Impact of Additional Equipment and Required Sales for Target Income in Model no. 4399
Purchasing new equipment for Model no. 4399 involves an initial expense of \$450,000, depreciated over five years using the straight-line method, resulting in annual depreciation expense of:
\[ \frac{\$450,000}{5} = \$90,000 \]
Amortization impacts the fixed costs, effectively increasing annual fixed costs to:
\[ \$1,113,600 + \$90,000 = \$1,203,600 \]
The goal is to determine the number of units that must be sold to earn a net income of \$956,400 with Model no. 4399. The total contribution margin per unit remains at \$48.00 as calculated earlier. The net income is computed as follows:
\[ \text{Net income} = \text{Total contribution margin} - \text{Fixed costs} \]
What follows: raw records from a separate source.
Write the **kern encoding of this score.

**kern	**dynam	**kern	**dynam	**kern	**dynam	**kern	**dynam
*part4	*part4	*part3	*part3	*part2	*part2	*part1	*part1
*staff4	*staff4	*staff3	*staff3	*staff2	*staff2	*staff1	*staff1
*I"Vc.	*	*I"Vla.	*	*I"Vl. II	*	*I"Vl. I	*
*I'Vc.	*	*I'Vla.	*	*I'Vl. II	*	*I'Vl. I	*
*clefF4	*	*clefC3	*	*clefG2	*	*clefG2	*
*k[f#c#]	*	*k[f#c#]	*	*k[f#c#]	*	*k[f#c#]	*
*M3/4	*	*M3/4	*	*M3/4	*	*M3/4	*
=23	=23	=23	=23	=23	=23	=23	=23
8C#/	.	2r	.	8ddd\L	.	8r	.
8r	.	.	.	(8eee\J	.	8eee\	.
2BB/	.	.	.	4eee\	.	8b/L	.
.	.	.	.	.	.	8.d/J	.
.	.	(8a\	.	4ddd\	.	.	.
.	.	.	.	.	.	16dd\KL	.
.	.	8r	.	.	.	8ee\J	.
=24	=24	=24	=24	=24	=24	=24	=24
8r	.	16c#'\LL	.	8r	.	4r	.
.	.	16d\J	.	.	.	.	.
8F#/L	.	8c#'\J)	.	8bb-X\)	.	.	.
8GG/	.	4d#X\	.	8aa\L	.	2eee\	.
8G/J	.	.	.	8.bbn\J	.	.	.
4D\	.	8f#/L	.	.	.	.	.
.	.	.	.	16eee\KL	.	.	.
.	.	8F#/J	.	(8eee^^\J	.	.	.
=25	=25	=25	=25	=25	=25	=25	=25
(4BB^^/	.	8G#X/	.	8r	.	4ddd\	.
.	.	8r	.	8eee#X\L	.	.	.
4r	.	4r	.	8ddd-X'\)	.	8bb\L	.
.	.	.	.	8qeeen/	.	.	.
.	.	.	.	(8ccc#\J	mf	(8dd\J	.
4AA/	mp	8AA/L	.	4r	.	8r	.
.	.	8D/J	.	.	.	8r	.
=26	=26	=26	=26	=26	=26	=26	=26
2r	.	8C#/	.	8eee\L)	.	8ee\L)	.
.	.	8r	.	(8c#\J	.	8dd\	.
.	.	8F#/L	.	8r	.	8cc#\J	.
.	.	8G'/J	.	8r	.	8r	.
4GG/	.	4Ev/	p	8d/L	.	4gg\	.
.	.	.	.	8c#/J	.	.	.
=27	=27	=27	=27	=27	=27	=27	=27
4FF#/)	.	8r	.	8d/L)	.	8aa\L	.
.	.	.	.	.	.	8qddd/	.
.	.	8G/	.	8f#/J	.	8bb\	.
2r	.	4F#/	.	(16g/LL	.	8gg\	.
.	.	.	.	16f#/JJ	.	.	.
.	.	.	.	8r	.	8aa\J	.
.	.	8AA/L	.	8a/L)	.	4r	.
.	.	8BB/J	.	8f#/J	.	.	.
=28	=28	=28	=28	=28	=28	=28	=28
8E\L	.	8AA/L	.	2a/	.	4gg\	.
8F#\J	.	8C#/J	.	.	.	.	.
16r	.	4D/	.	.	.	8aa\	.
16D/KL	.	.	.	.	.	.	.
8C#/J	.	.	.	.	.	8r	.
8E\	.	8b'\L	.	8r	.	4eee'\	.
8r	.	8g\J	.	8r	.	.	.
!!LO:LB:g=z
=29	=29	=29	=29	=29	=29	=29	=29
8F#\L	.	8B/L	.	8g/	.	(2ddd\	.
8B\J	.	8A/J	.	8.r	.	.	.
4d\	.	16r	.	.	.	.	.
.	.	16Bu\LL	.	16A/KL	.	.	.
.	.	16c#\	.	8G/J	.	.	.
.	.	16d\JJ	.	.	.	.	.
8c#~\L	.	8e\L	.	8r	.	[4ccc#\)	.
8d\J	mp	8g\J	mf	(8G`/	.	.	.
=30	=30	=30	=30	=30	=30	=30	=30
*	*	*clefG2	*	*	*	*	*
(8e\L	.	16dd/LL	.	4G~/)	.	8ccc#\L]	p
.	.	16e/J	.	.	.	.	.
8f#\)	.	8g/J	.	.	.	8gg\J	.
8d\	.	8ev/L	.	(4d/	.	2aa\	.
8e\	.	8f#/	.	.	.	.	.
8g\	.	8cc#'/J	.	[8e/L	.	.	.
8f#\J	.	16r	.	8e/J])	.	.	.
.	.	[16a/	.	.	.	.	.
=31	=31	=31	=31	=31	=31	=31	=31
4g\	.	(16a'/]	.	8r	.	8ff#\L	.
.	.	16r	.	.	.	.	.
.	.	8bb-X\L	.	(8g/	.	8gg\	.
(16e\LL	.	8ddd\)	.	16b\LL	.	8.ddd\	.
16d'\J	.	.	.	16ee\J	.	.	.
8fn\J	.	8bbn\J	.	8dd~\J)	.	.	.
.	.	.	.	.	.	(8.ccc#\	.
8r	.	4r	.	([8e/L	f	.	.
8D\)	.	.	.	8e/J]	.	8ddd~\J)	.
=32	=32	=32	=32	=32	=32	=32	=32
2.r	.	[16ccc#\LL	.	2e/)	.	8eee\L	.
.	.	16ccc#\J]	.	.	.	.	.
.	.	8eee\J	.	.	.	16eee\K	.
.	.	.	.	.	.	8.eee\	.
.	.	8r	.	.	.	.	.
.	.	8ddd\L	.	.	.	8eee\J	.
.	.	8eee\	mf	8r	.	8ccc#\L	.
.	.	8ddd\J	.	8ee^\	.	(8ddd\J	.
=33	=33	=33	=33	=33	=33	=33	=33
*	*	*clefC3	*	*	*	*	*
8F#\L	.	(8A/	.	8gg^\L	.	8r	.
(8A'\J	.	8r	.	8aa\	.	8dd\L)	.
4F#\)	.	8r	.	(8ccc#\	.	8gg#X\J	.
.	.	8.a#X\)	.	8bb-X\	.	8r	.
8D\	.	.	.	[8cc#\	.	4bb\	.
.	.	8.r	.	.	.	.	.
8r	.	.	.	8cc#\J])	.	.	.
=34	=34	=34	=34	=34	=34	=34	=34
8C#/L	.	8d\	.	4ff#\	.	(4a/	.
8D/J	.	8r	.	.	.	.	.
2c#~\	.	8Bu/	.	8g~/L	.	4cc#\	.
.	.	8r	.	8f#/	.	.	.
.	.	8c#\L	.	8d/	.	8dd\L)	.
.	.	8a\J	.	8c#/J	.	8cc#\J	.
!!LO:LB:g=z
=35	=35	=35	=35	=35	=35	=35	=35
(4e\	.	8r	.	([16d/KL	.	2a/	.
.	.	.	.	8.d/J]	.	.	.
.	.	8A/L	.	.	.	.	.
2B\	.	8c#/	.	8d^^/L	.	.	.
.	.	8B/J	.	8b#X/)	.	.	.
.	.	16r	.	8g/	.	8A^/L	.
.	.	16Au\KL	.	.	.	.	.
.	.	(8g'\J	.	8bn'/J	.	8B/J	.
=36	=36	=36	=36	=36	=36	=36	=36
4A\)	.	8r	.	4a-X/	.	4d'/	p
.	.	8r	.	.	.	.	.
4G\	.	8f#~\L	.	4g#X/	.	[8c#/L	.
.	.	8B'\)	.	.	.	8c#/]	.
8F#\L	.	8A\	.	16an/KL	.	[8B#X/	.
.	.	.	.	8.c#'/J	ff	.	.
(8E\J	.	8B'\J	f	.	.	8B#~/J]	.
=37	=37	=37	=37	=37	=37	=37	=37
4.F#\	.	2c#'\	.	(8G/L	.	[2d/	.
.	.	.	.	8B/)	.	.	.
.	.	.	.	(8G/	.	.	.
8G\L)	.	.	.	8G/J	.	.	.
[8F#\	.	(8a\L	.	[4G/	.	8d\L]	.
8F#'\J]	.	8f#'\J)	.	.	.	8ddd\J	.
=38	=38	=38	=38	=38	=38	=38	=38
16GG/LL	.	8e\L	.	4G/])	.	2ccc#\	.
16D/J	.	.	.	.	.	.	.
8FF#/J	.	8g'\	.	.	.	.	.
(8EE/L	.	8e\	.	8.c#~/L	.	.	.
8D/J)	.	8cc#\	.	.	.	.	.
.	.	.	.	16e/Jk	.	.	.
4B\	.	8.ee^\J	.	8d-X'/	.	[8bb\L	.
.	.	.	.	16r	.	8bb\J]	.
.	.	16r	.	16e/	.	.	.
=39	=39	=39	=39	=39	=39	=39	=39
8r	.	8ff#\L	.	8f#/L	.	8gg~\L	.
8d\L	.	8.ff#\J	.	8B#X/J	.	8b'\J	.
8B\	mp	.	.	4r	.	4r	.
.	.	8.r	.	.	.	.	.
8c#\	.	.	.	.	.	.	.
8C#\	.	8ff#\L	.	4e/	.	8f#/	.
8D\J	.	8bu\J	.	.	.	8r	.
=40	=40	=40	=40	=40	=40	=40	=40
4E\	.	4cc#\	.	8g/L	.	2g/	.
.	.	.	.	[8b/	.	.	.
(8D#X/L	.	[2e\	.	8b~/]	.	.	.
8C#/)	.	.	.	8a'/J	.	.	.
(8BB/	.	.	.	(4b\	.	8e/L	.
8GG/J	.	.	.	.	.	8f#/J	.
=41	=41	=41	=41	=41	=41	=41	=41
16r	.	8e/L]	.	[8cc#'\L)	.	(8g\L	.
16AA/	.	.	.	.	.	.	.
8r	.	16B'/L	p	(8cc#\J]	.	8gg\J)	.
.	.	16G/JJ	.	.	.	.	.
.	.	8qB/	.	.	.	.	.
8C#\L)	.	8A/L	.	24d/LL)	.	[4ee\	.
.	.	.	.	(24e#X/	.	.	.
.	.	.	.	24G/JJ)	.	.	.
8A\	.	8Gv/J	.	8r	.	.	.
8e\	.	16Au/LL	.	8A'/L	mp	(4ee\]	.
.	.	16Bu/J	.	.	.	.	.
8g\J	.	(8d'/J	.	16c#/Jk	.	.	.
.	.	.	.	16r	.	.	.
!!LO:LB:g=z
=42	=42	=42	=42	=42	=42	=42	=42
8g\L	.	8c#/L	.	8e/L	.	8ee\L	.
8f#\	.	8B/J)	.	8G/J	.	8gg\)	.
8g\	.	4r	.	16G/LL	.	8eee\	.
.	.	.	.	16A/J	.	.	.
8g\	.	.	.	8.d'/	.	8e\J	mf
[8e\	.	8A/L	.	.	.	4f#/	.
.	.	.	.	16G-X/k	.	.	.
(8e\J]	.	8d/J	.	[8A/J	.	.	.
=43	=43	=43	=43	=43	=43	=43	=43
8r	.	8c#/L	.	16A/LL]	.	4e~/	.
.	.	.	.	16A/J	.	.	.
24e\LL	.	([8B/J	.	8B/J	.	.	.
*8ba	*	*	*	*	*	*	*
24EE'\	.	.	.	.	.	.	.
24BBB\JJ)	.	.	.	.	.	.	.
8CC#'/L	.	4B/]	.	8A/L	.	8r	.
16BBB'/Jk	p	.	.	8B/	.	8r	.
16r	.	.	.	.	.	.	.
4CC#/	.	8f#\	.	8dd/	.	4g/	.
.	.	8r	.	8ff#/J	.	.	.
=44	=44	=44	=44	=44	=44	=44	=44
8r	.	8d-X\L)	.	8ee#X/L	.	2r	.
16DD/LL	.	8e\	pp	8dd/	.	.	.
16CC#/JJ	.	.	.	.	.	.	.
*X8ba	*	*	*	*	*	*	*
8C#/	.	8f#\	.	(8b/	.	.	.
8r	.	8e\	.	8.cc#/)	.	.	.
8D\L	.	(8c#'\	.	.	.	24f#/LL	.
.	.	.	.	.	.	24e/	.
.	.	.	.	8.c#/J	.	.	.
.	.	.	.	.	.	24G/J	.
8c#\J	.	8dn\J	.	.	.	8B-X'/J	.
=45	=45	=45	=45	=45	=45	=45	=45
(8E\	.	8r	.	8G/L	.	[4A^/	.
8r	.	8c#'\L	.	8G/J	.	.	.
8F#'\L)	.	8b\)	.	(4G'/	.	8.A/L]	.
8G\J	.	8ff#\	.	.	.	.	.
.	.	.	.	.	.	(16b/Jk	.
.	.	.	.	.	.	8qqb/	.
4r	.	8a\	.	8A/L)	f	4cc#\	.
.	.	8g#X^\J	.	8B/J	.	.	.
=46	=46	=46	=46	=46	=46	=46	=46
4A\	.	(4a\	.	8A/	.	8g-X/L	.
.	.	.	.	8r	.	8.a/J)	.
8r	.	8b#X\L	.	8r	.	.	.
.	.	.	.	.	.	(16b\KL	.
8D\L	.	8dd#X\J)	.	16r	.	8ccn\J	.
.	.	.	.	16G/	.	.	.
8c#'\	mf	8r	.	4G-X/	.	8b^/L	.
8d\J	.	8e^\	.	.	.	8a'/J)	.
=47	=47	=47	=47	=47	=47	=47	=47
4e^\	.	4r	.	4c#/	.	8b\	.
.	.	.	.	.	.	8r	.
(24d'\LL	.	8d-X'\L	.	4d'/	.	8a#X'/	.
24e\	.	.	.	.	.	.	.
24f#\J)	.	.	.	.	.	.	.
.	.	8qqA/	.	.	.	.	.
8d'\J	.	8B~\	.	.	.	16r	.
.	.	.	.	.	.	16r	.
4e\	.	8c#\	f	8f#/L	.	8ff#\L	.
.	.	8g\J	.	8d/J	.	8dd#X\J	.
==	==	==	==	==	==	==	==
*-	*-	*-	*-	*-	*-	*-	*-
Rearranged to solve for the required contribution margin:
\[ \text{Contribution margin} \times Q - ( \text{Fixed costs} + \text{Depreciation} ) = \$956,400 \]
\[ \$48.00 \times Q - \$1,203,600 = \$956,400 \]
\[ \$48.00 \times Q = \$956,400 + \$1,203,600 = \$2,160,000 \]
\[ Q = \frac{\$2,160,000}{\$48.00} = 45,000 \text{ units} \]
Given the expected sales volume of 46,000 units, this sales target is achievable, and the company can meet its income objective with this model by selling approximately 45,000 units.
Indifference Point Between the Two Models
Calculating the volume where the total costs of both systems are equal involves setting their total costs (fixed + variable) equal, considering the contribution margins.
Mathematically, the total costs are:
\[ \text{Total cost} = \text{Fixed costs} + (\text{Variable cost per unit} \times Q) \]
Since sales commissions are proportional and similar for both, they are encompassed within the net selling price, simplifying comparison.
Letting \(Q\) be the break-even volume:
\[ \text{Fixed costs}_1 + \text{Variable cost}_1 \times Q = \text{Fixed costs}_2 + \text{Variable cost}_2 \times Q \]
\[ 985,600 + 16.00 Q = 1,113,600 + 12.80 Q \]
Rearranged:
\[ 16.00 Q - 12.80 Q = 1,113,600 - 985,600 \]
\[ 3.20 Q = 128,000 \]
\[ Q = \frac{128,000}{3.20} = 40,000 \text{ units} \]
At a sales volume of 40,000 units, the total costs of both systems are identical, making management indifferent between the two options. Above this volume, Model no. 4399 becomes more cost-effective due to lower variable costs and fixed costs, whereas below this level, Model no. 6754 is preferable.
Conclusion
This comprehensive analysis emphasizes the importance of detailed cost and sales data in making capital acquisition decisions. The calculations reveal that for modest sales volumes, Model no. 6754 suffices, but at higher expected sales, Model no. 4399 offers superior profitability, especially when considering the additional equipment investment. The breakeven analysis provides strategic insight into sales targets, while the indifference point guides decisions when sales are uncertain. Such financial analyses are vital tools for optimizing manufacturing investments and enhancing corporate profitability.